Most widely known for his tenure with the Scorpions in the 1970s, Uli Jon Roth is a hugely respected guitarist with his band Electric Sun and, since the early 1990s, as a solo artist. His relaxed yet intense style continues to draw those who appreciate guitar virtuosity. A sizeable crowd arrived on a Monday evening to see the great German’s first show in Cardiff since 2002.
Uli Jon Roth
The Globe, Cardiff – 20 November 2023
Words and Photography: Paul Hutchings
With no support act to warm things up, you know it’s going to be a set crammed full of classics and spread over a couple of hours. Around 8:30 pm, Roth and his band take the small stage to a huge ovation.
These aren’t curious voyeurs in the crowd, though. No, this is a fanbase who know the words, who bask in the solos, and almost without exception, have been there throughout Roth’s musical journey over the past 50 or so years.
There’s less hair in the audience than in 1976, but Roth hasn’t really aged much since those early days of In Trance and Virgin Killer. Yes, he’s been grey for many years, and his moustache may be less flamboyant, but he’s still dressed in his medieval outfit, his oversized hat perched above his flowing locks.
Something that would no doubt fit in when he’s out shopping in his home of Oswestry. He looks healthy. He doesn’t move a huge amount, partly due to the numbers on the stage. With another guitarist and bassist, as well as drum kit and keys, there isn’t room to swing a cat, never mind a Strat. Or, in Roth’s case, his own immaculately crafted Sky guitars.
But it’s his playing we’ve come to see, and it’s a delight from start to finish.
His smooth style is organic. Very much influenced by the old gods, Roth has established his own approach. He draws from Clapton, Beck, and Hendrix, alongside peers like Blackmore. But all the time, it’s Uli Jon Roth playing the notes.
He takes off into the odd flight of fantasy, punctuating the set with some spellbinding workouts, although he’s often content to deliver a more measured yet no less intoxicating solo or two.
There are early technical difficulties with a guitar not cooperating. This temporarily seems to faze Roth as he stands on stage, not sure what to do. It’s eventually sorted, although the gremlins do reappear on and off for the rest of the evening.
Uli Jon Roth is gentle in his words between songs, explaining where they come from, introducing newer songs, and engaging in banter with a German speaker in the crowd. “He’s probably gone for schnapps,” he quips when his countryman is nowhere to be found a bit later.
Whilst Roth is the central attraction, his band are all top players. Co-vocalist and bassist Niklas Turmann takes much of the attention on some of the Scorpion’s works, including set highlight In Trance, which wows the audience. Left-handed guitarist David Klosinski does his fair share of shredding. Behind the kit, drummer Richard Kirk does a fine job, as someone with his pedigree would expect.

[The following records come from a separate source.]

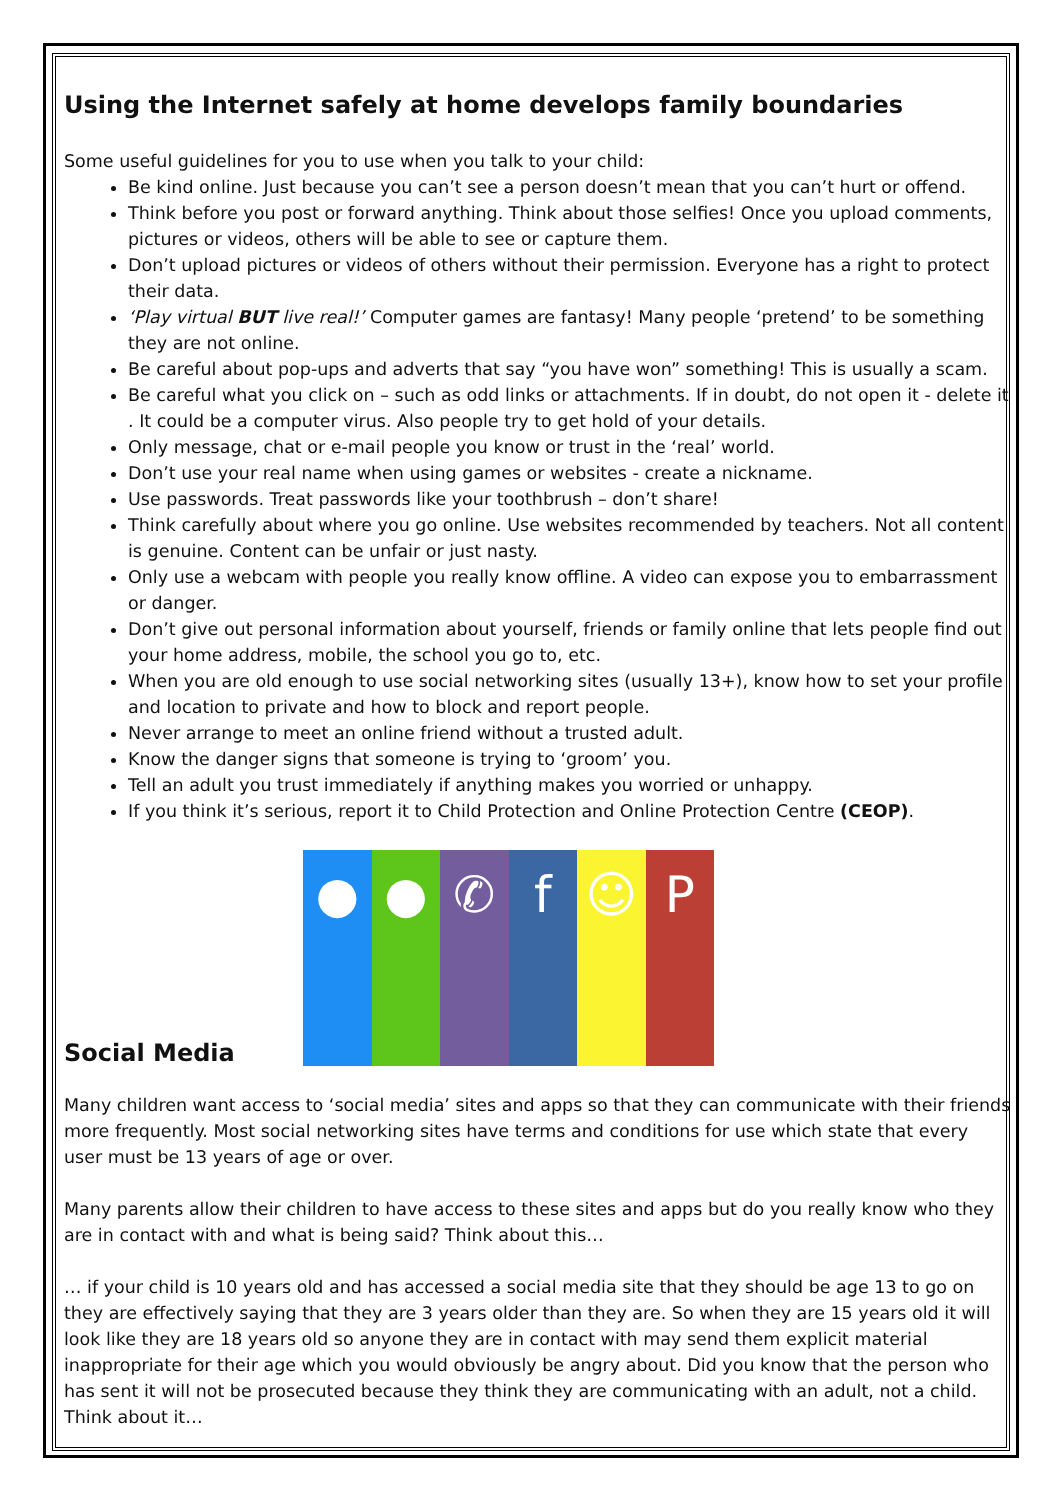Using the Internet safely at home develops family boundaries
Some useful guidelines for you to use when you talk to your child:
Be kind online. Just because you can’t see a person doesn’t mean that you can’t hurt or offend.
Think before you post or forward anything. Think about those selfies! Once you upload comments, pictures or videos, others will be able to see or capture them.
Don’t upload pictures or videos of others without their permission. Everyone has a right to protect their data.
‘Play virtual BUT live real!’ Computer games are fantasy! Many people ‘pretend’ to be something they are not online.
Be careful about pop-ups and adverts that say “you have won” something! This is usually a scam.
Be careful what you click on – such as odd links or attachments. If in doubt, do not open it - delete it . It could be a computer virus. Also people try to get hold of your details.
Only message, chat or e-mail people you know or trust in the ‘real’ world.
Don’t use your real name when using games or websites - create a nickname.
Use passwords. Treat passwords like your toothbrush – don’t share!
Think carefully about where you go online. Use websites recommended by teachers. Not all content is genuine. Content can be unfair or just nasty.
Only use a webcam with people you really know offline. A video can expose you to embarrassment or danger.
Don’t give out personal information about yourself, friends or family online that lets people find out your home address, mobile, the school you go to, etc.
When you are old enough to use social networking sites (usually 13+), know how to set your profile and location to private and how to block and report people.
Never arrange to meet an online friend without a trusted adult.
Know the danger signs that someone is trying to ‘groom’ you.
Tell an adult you trust immediately if anything makes you worried or unhappy.
If you think it’s serious, report it to Child Protection and Online Protection Centre (CEOP).
Social Media
● ● ✆ f ☺ P
Many children want access to ‘social media’ sites and apps so that they can communicate with their friends more frequently. Most social networking sites have terms and conditions for use which state that every user must be 13 years of age or over.
Many parents allow their children to have access to these sites and apps but do you really know who they are in contact with and what is being said? Think about this…
… if your child is 10 years old and has accessed a social media site that they should be age 13 to go on they are effectively saying that they are 3 years older than they are. So when they are 15 years old it will look like they are 18 years old so anyone they are in contact with may send them explicit material inappropriate for their age which you would obviously be angry about. Did you know that the person who has sent it will not be prosecuted because they think they are communicating with an adult, not a child. Think about it…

Roth is also pleased to point out the rerelease of some of his early works on vinyl, which began on 10th November with the 1979 Electric Sun album Earthquake. We get a cut or two from this album, and the nods around the room confirm that it’s not just the Scorpions fans who agree with the quality on display. We even get a newish release to bring balance to the night.
We get a splendid set with a broad selection, including tracks from Virgin Killer. “This is from Virgin Killer,” Uli announces. “Not Virgin Killer, from Virgin Killer,” he corrects one over-excited fan as they launch into Catch Your Train. Turmann nails the Meine delivery, his vocals somewhat smoother than the original, although they are just as intoxicating.
Unfortunately, I must leave before the end due to a work commitment. For his first solo visit in 21 years, this is a real bind. But as I hit the motorway, I’m left to reflect on an evening of substantial quality.
Sure, there’s an element of nostalgia in the performance. But with such a great catalogue to choose from, why would you not provide an evening of stunning entertainment, allowing those present to be transported from their working day into a time when things were much simpler?